We always preferred a goose at Christmas. Apart from being more tasty it really is more traditional here in the UK. However now that there is just the two of us we tend to go for a duck - smaller and all gone on the one day, no never ending leftovers.
 
We always have the Turkey at Thanksgiving, at Christmas we have a ham. To be honest I kind of wish we had Turkey again for Christmas as well. There was a time when we had both when the whole family to get together. But that was years ago, and no we have the ham for Christmas because this is what the family I live with prefer for the Christmas holiday. As for me I prefer Turkey we don't get Turkey that often, as things stand its usually just once a year.
 
We usually cook turkey but since there are only two of us we don't cook a whole bird, it seems like way too much. We'll usually just buy a big turkey breast and cook that with all the trimmings. That also means that we don't have to eat turkey leftovers for weeks.
 
Since we do turkey for Thanksgiving, we are a little tired of it by the time Christmas rolls around, so we do other dishes, like Prime Rib. We still have a huge layout on the table with all kinds of sides and sometimes a second main course, but we steer clear of turkey.
 
Because of thanksgiving, we usually do chicken. I absolutely love turkey but we pretty much like to stick with the turkey tradition on thanksgiving. I feel that having it on Christmas also is a little boring. Usually after three days of left over turkey people are tired of it.
 
Turkey all through December at the restaurant ,I counted 29 then on Christmas Day I did a boned out 4 bird roast
 
This is out of season but let me post. Christmas is for roasted chicken, the whole chicken that is normally roasted on charcoal - is that broiled? We don't have turkeys here and it is out of our tradition. Aside from the big chicken we also have barbecue and not to forget the long strands of noodles or pasta, any will do. That's practically our menu every Christmas although there have been variations someho but the whole chicken is always there.
 
This is out of season but let me post. Christmas is for roasted chicken, the whole chicken that is normally roasted on charcoal - is that broiled?

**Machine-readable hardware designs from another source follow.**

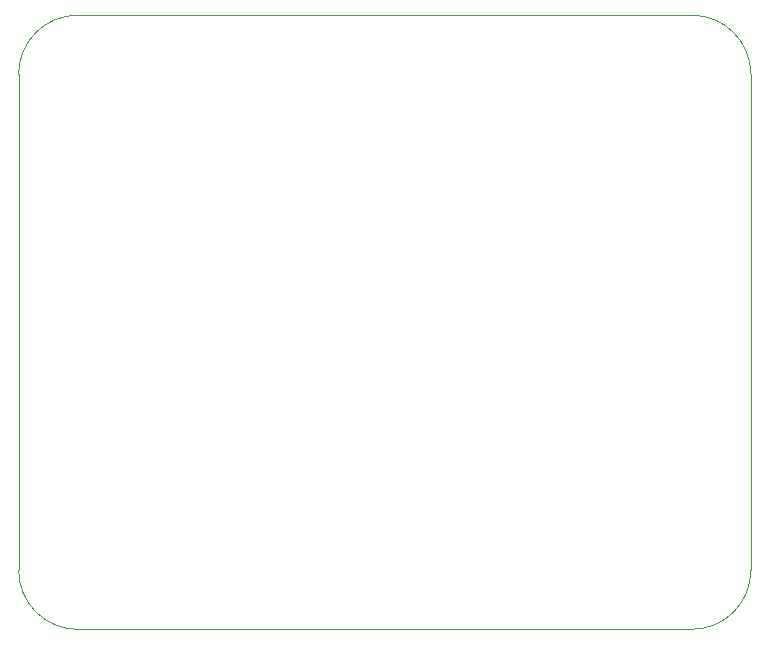
<source format=gbr>
%TF.GenerationSoftware,KiCad,Pcbnew,9.0.3*%
%TF.CreationDate,2025-08-16T20:23:23+09:00*%
%TF.ProjectId,ADF4351_with_raspberry_pi_pico,41444634-3335-4315-9f77-6974685f7261,rev?*%
%TF.SameCoordinates,Original*%
%TF.FileFunction,Profile,NP*%
%FSLAX46Y46*%
G04 Gerber Fmt 4.6, Leading zero omitted, Abs format (unit mm)*
G04 Created by KiCad (PCBNEW 9.0.3) date 2025-08-16 20:23:23*
%MOMM*%
%LPD*%
G01*
G04 APERTURE LIST*
%TA.AperFunction,Profile*%
%ADD10C,0.050000*%
%TD*%
G04 APERTURE END LIST*
D10*
X149000000Y-75500000D02*
X149000000Y-117500000D01*
X92000000Y-122500000D02*
G75*
G02*
X87000000Y-117500000I0J5000000D01*
G01*
X92000000Y-70500000D02*
X144000000Y-70500000D01*
X149000000Y-117500000D02*
G75*
G02*
X144000000Y-122500000I-5000000J0D01*
G01*
X144000000Y-122500000D02*
X92000000Y-122500000D01*
X87000000Y-117500000D02*
X87000000Y-75500000D01*
X87000000Y-75500000D02*
G75*
G02*
X92000000Y-70500000I5000000J0D01*
G01*
X144000000Y-70500000D02*
G75*
G02*
X149000000Y-75500000I0J-5000000D01*
G01*
M02*

</source>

We don't have turkeys here and it is out of our tradition. Aside from the big chicken we also have barbecue and not to forget the long strands of noodles or pasta, any will do. That's practically our menu every Christmas although there have been variations someho but the whole chicken is always there.

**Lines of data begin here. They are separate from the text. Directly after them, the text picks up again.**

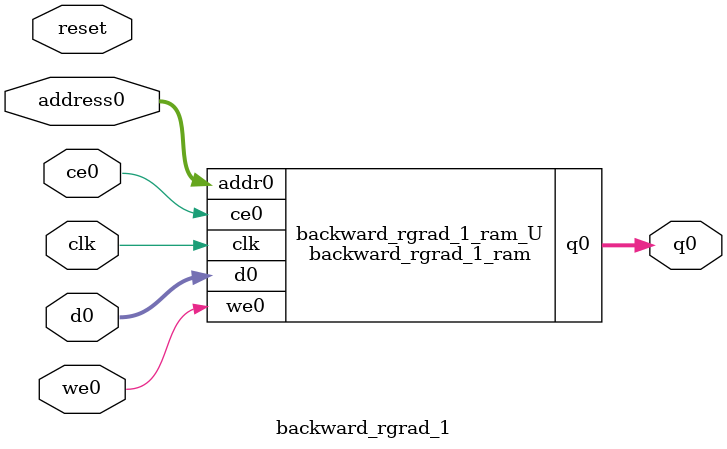
<source format=v>
`timescale 1 ns / 1 ps
module backward_rgrad_1_ram (addr0, ce0, d0, we0, q0,  clk);

parameter DWIDTH = 32;
parameter AWIDTH = 5;
parameter MEM_SIZE = 20;

input[AWIDTH-1:0] addr0;
input ce0;
input[DWIDTH-1:0] d0;
input we0;
output reg[DWIDTH-1:0] q0;
input clk;

(* ram_style = "distributed" *)reg [DWIDTH-1:0] ram[0:MEM_SIZE-1];




always @(posedge clk)  
begin 
    if (ce0) 
    begin
        if (we0) 
        begin 
            ram[addr0] <= d0; 
        end 
        q0 <= ram[addr0];
    end
end


endmodule

`timescale 1 ns / 1 ps
module backward_rgrad_1(
    reset,
    clk,
    address0,
    ce0,
    we0,
    d0,
    q0);

parameter DataWidth = 32'd32;
parameter AddressRange = 32'd20;
parameter AddressWidth = 32'd5;
input reset;
input clk;
input[AddressWidth - 1:0] address0;
input ce0;
input we0;
input[DataWidth - 1:0] d0;
output[DataWidth - 1:0] q0;



backward_rgrad_1_ram backward_rgrad_1_ram_U(
    .clk( clk ),
    .addr0( address0 ),
    .ce0( ce0 ),
    .we0( we0 ),
    .d0( d0 ),
    .q0( q0 ));

endmodule


</source>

Roasted is what we say in the UK. Chickens here are the cheapest meat and we often cook a whole one on Sunday. Turkey is what a majority of UK families would probably have at Xmas, but increasingly, people are trying alternatives such as goose or, as Berties said 3 bird or 4 bird roasts, where different birds are boned and stuffed one inside the other, like Russian Dolls! You can get even these (frozen) in our bargain supermarket, Aldi. Can you get turkey where you are?
 
This is out of season but let me post. Christmas is for roasted chicken, the whole chicken that is normally roasted on charcoal - is that broiled? We don't have turkeys here and it is out of our tradition. Aside from the big chicken we also have barbecue and not to forget the long strands of noodles or pasta, any will do. That's practically our menu every Christmas although there have been variations someho but the whole chicken is always there.
Now that sounds NICE. However here in the UK it's a bit cold for BBQ at christmas.
 
Having grown up in Australia, back there we would have turkey out of "tradition" but often a lot more summery foods, since Christmas is in the middle of summer! BBQ meats, lots of fresh salads, cold ham, and summery desserts with a lot of fresh fruit were often on the menu. However now living in the Northern Hemisphere, it's a much more traditional take on Christmas. Lots of warm, wintery, heavy foods. We usually have dinner with the inlaws, and they always have turkey, pies of some description (apple, pumpkin or pecan are favorites), roasted vegetables -- in fact it's pretty similar to the menu that we prepare for Thanksgiving that we repeat at Christmas -- not that I'm complaining because the food is delicious!